Images with keypoint coordinates
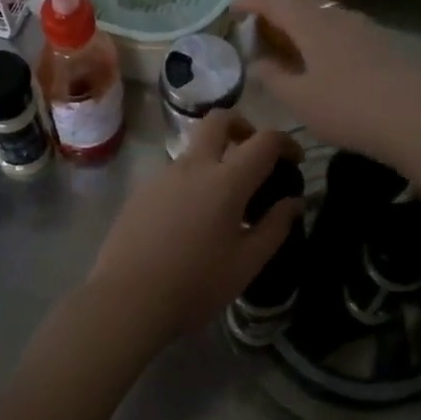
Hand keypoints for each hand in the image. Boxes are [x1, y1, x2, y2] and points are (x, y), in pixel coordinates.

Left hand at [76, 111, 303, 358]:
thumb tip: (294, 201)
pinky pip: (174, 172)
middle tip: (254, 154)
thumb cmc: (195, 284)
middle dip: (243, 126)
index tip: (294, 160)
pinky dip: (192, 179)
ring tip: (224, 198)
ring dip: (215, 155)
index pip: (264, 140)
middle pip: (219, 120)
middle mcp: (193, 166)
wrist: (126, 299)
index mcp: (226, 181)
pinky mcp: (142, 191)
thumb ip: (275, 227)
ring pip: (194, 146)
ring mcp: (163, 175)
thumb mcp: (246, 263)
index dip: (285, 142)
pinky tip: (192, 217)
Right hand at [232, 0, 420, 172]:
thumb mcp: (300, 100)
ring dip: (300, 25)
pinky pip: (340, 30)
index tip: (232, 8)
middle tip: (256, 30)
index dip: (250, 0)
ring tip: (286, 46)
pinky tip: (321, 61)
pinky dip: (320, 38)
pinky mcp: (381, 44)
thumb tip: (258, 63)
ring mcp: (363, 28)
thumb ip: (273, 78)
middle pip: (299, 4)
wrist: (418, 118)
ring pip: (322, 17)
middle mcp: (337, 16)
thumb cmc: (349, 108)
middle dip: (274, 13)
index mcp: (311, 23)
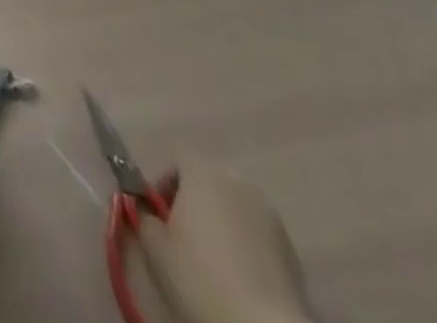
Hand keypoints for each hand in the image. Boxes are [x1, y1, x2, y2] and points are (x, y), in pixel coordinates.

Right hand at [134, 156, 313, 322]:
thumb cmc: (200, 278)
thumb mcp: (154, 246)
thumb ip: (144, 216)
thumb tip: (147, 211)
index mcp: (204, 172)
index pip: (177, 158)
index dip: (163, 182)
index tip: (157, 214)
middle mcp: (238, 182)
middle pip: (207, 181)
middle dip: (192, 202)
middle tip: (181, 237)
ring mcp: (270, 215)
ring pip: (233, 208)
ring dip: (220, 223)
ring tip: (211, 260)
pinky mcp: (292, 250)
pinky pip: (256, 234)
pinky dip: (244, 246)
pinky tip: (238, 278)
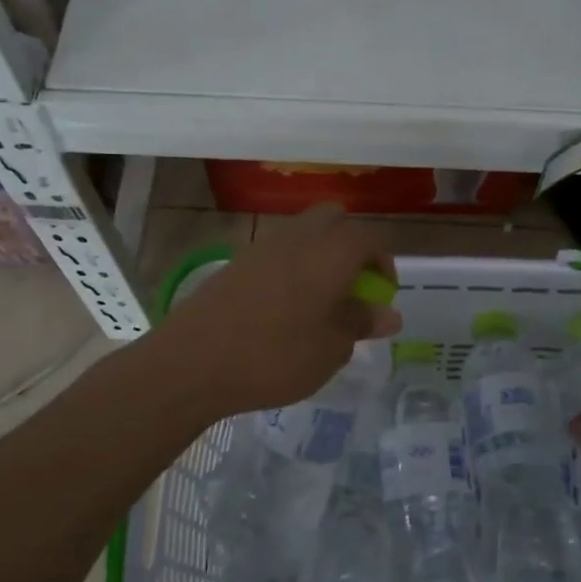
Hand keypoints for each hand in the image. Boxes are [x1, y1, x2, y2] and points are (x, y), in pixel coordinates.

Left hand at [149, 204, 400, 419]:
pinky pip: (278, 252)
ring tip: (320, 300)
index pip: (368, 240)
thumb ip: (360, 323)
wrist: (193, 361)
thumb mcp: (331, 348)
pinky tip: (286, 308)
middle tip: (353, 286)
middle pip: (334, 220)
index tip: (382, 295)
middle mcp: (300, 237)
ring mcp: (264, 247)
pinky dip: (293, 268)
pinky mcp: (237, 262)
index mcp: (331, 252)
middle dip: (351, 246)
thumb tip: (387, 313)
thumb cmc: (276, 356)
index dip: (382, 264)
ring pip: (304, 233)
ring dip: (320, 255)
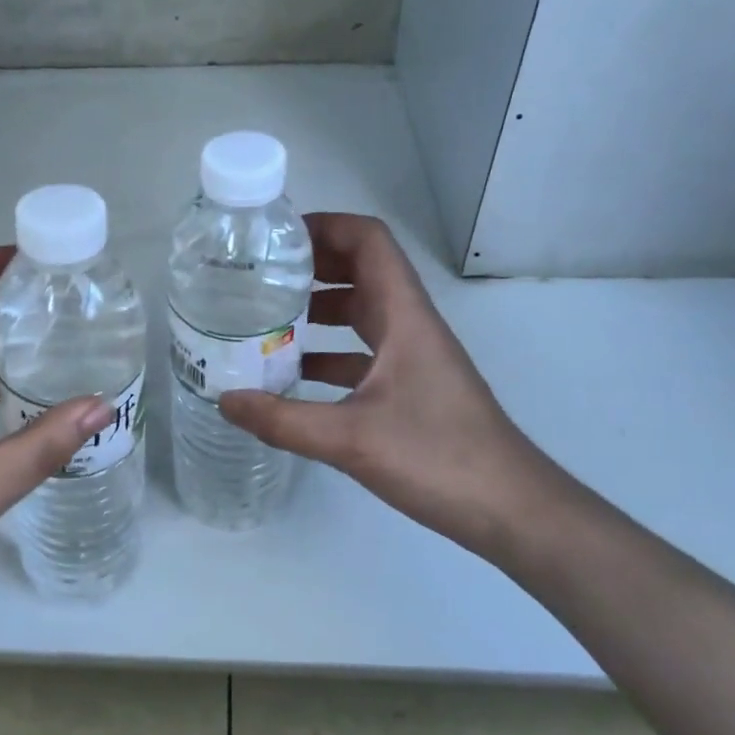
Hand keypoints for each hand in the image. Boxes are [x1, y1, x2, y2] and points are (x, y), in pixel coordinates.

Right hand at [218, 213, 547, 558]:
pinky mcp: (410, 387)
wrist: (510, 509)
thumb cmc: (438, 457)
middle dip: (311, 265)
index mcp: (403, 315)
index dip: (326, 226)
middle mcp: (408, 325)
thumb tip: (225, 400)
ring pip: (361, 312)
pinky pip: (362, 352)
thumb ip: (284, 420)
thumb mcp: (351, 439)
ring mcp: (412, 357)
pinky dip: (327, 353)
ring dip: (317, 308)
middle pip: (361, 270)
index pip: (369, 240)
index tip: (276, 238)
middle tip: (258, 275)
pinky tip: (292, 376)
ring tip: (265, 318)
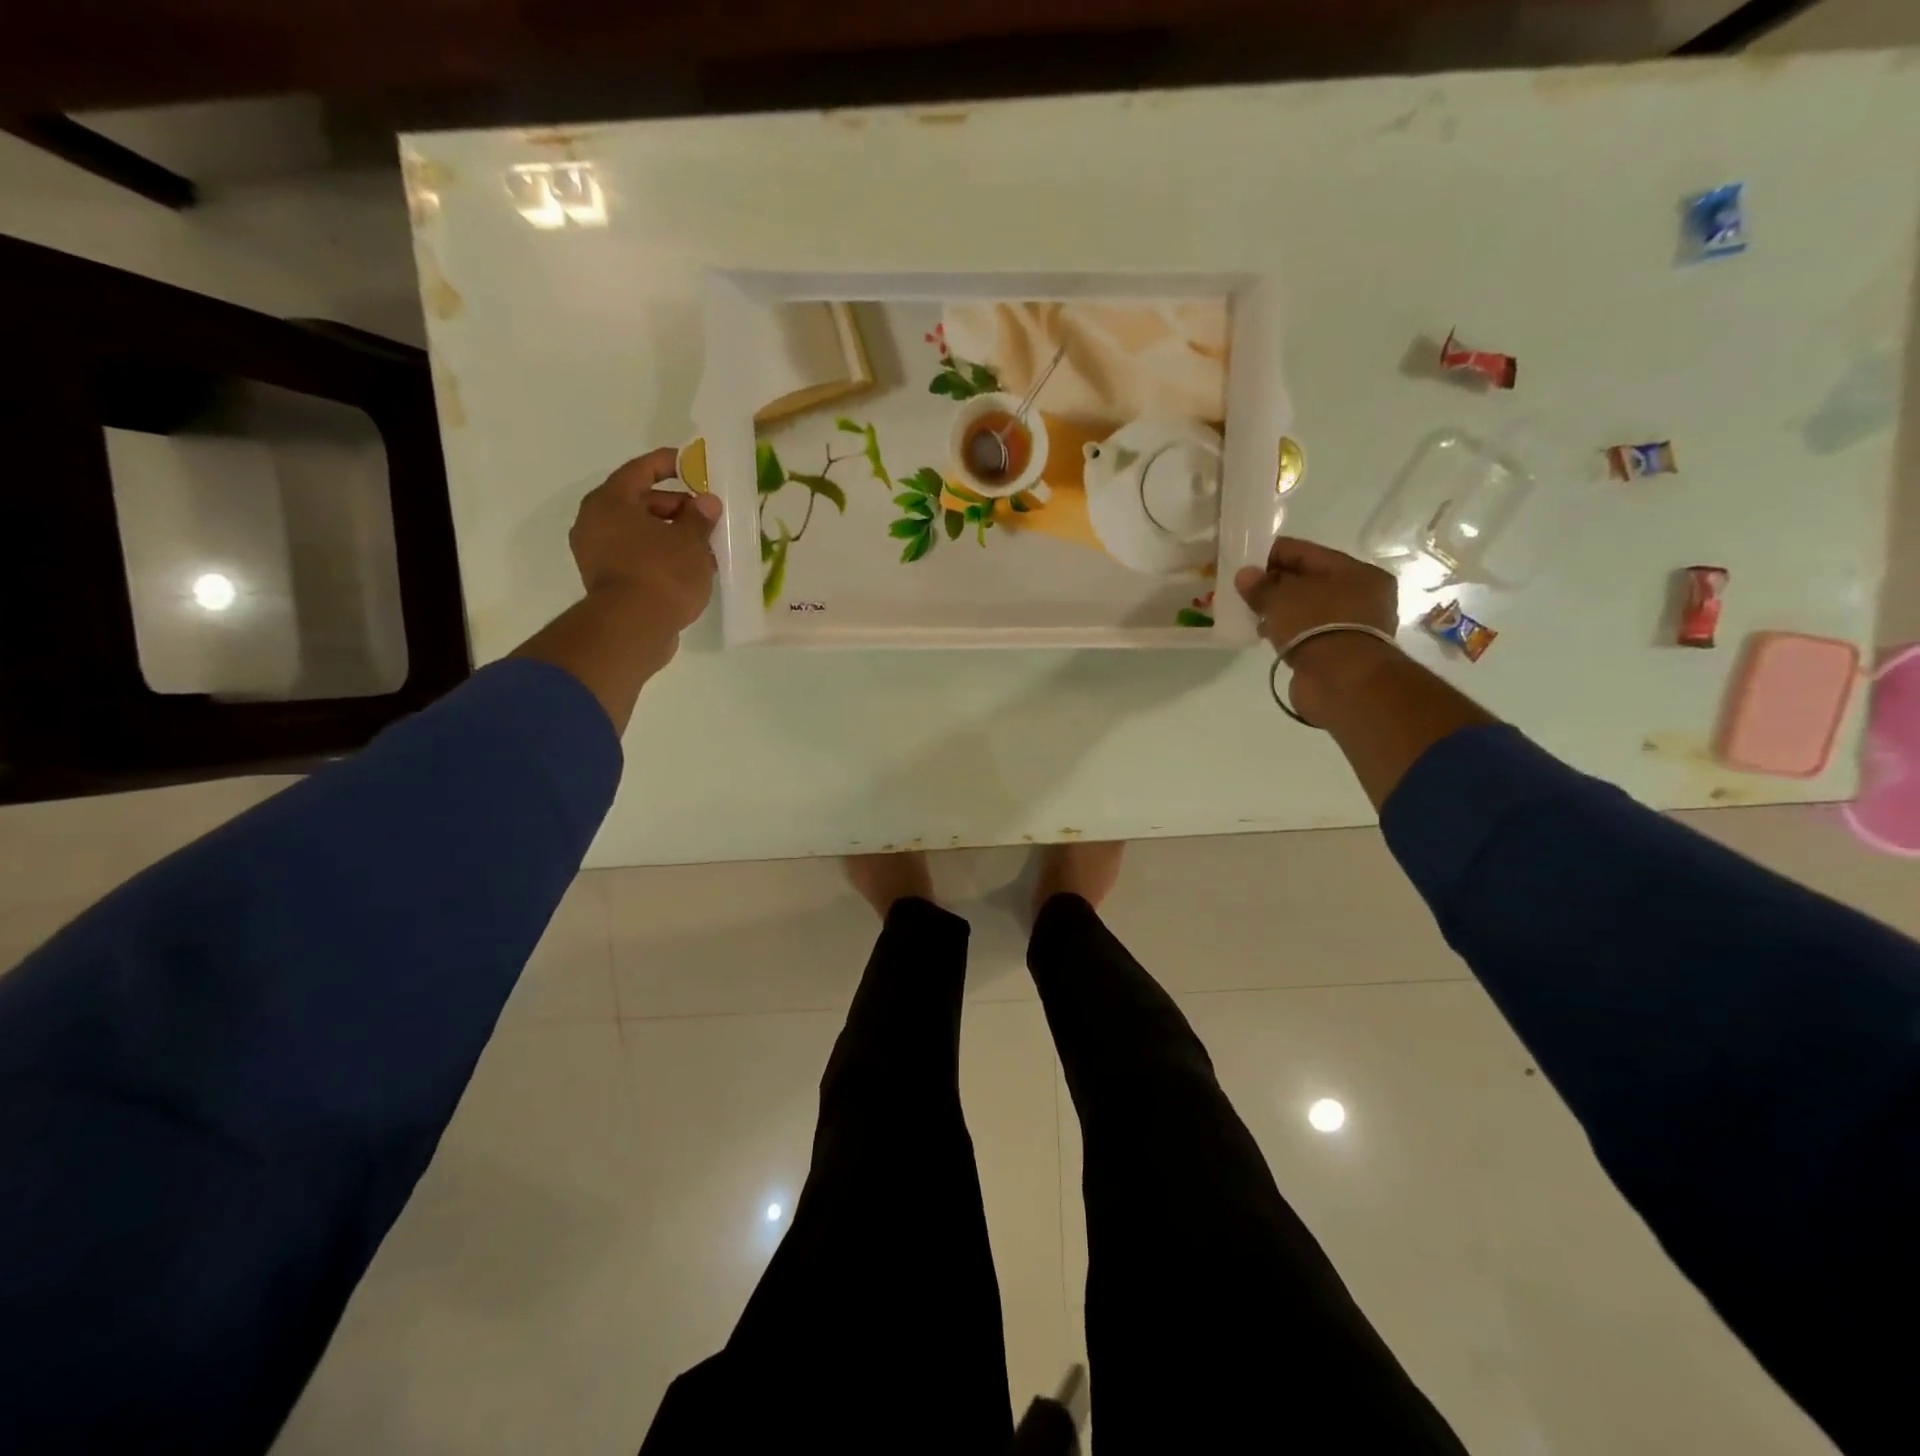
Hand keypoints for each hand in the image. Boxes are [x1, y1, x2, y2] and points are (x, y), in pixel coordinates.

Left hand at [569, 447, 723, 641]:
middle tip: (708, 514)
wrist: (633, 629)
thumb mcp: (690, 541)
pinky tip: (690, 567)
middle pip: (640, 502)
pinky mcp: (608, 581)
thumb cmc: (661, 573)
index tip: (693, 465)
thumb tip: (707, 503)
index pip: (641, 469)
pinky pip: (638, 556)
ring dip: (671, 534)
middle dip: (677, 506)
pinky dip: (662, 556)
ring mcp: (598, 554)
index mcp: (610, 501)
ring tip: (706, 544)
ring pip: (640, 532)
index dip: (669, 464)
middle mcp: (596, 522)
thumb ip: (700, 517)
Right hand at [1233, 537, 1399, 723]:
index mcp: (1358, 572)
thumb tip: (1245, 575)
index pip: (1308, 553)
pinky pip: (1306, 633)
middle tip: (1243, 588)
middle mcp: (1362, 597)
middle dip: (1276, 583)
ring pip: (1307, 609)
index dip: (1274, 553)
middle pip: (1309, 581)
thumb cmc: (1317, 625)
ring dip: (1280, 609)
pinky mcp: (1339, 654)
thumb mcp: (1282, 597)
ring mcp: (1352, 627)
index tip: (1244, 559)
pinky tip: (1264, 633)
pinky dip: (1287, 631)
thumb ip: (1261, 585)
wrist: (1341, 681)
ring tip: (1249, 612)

- [WHAT YOU NEED TO DO] Your answer should be an exact copy of the records above, with no pictures in it.

- [SOLUTION FOR THIS EXERCISE]
Hand keypoints for each hand in the image. Boxes are [x1, y1, x2, y2] and points are (x, y), in pixel coordinates.

Left hand at [76, 111, 303, 358]:
thumb tip: (294, 201)
pinky pip: (174, 172)
middle tip: (254, 154)
thumb cmc: (195, 284)
middle dip: (243, 126)
index tip: (294, 160)
pinky dip: (192, 179)
ring tip: (224, 198)
ring dip: (215, 155)
index pip: (264, 140)
middle pip: (219, 120)
middle mcp: (193, 166)
wrist: (126, 299)
index mcp: (226, 181)
pinky mcp: (142, 191)
thumb ip: (275, 227)
ring pip: (194, 146)
ring mcp: (163, 175)
thumb mcp: (246, 263)
index dip: (285, 142)
pinky tip: (192, 217)
Right hand at [232, 0, 420, 172]:
thumb mcp: (300, 100)
ring dip: (300, 25)
pinky pip: (340, 30)
index tip: (232, 8)
middle tip: (256, 30)
index dip: (250, 0)
ring tip: (286, 46)
pinky tip: (321, 61)
pinky dip: (320, 38)
pinky mcp: (381, 44)
thumb tip: (258, 63)
ring mcp: (363, 28)
thumb ip: (273, 78)
middle pip: (299, 4)
wrist: (418, 118)
ring pip: (322, 17)
middle mcp: (337, 16)
thumb cmc: (349, 108)
middle dip: (274, 13)
index mcp: (311, 23)
Hand keypoints for each hand in the image. Boxes are [x1, y1, x2, y2] and points are (x, y), in pixel coordinates.

Right hand at [134, 156, 313, 322]:
thumb cmc: (200, 278)
thumb mcp: (154, 246)
thumb ip: (144, 216)
thumb tip: (147, 211)
index mcp: (204, 172)
index pip: (177, 158)
index dip: (163, 182)
index tip: (157, 214)
middle mcp: (238, 182)
middle pip: (207, 181)
middle dip: (192, 202)
middle tip: (181, 237)
ring mcp: (270, 215)
ring pip: (233, 208)
ring dip: (220, 223)
ring tip: (211, 260)
pinky mcp: (292, 250)
pinky pip: (256, 234)
pinky dip: (244, 246)
pinky tip: (238, 278)
Hand keypoints for each hand in the image. Boxes are [x1, y1, x2, y2] and points are (x, y), in pixel coordinates.

Left hand at [149, 204, 400, 419]:
pinky pip: (278, 252)
ring tip: (320, 300)
index pip: (368, 240)
thumb ip: (360, 323)
wrist: (193, 361)
thumb mcp: (331, 348)
pinky tip: (286, 308)
middle tip: (353, 286)
middle pip: (334, 220)
index tip: (382, 295)
middle mcp: (300, 237)
ring mcp: (264, 247)
pinky dip: (293, 268)
pinky mcp: (237, 262)
index mcp: (331, 252)
middle dip: (351, 246)
thumb tip: (387, 313)
thumb cmc: (276, 356)
index dip: (382, 264)
ring pip: (304, 233)
ring dip: (320, 255)
Hand keypoints for each hand in the image. Boxes are [x1, y1, x2, y2] and points are (x, y), in pixel coordinates.

Right hand at [218, 213, 547, 558]:
pinky mcp: (410, 387)
wrist: (510, 509)
thumb cmc: (438, 457)
middle dip: (311, 265)
index mcp: (403, 315)
index dip: (326, 226)
middle mcp: (408, 325)
thumb tip: (225, 400)
ring pip: (361, 312)
pinky pip: (362, 352)
thumb ip: (284, 420)
thumb mcp: (351, 439)
ring mcp: (412, 357)
pinky dip: (327, 353)
ring dip: (317, 308)
middle pip: (361, 270)
index pip: (369, 240)
index tip: (276, 238)
middle tip: (258, 275)
pinky tip: (292, 376)
ring tip: (265, 318)
Hand keypoints for each hand in the image. Boxes are [x1, y1, x2, y2] and points are (x, y), in pixel coordinates.

Left hand at [569, 447, 723, 641]:
middle tip: (708, 514)
wrist: (633, 629)
thumb mcp: (690, 541)
pinky tip: (690, 567)
middle pip: (640, 502)
pinky mcp: (608, 581)
thumb cmc: (661, 573)
index tip: (693, 465)
thumb tip: (707, 503)
index pip: (641, 469)
pinky pip: (638, 556)
ring dip: (671, 534)
middle dip: (677, 506)
pinky dip: (662, 556)
ring mcp: (598, 554)
index mcp: (610, 501)
ring tip: (706, 544)
ring pip: (640, 532)
index dip: (669, 464)
middle mcp: (596, 522)
thumb ip: (700, 517)
Right hand at [1233, 537, 1399, 723]:
index mcp: (1358, 572)
thumb tip: (1245, 575)
index pip: (1308, 553)
pinky pip: (1306, 633)
middle tip: (1243, 588)
middle mcp: (1362, 597)
middle dip: (1276, 583)
ring pip: (1307, 609)
index dip: (1274, 553)
middle pip: (1309, 581)
thumb cmc: (1317, 625)
ring dip: (1280, 609)
pinky mcp: (1339, 654)
thumb mcp: (1282, 597)
ring mcp: (1352, 627)
index tip: (1244, 559)
pinky tip: (1264, 633)
pinky dip: (1287, 631)
thumb ip: (1261, 585)
wrist: (1341, 681)
ring tip: (1249, 612)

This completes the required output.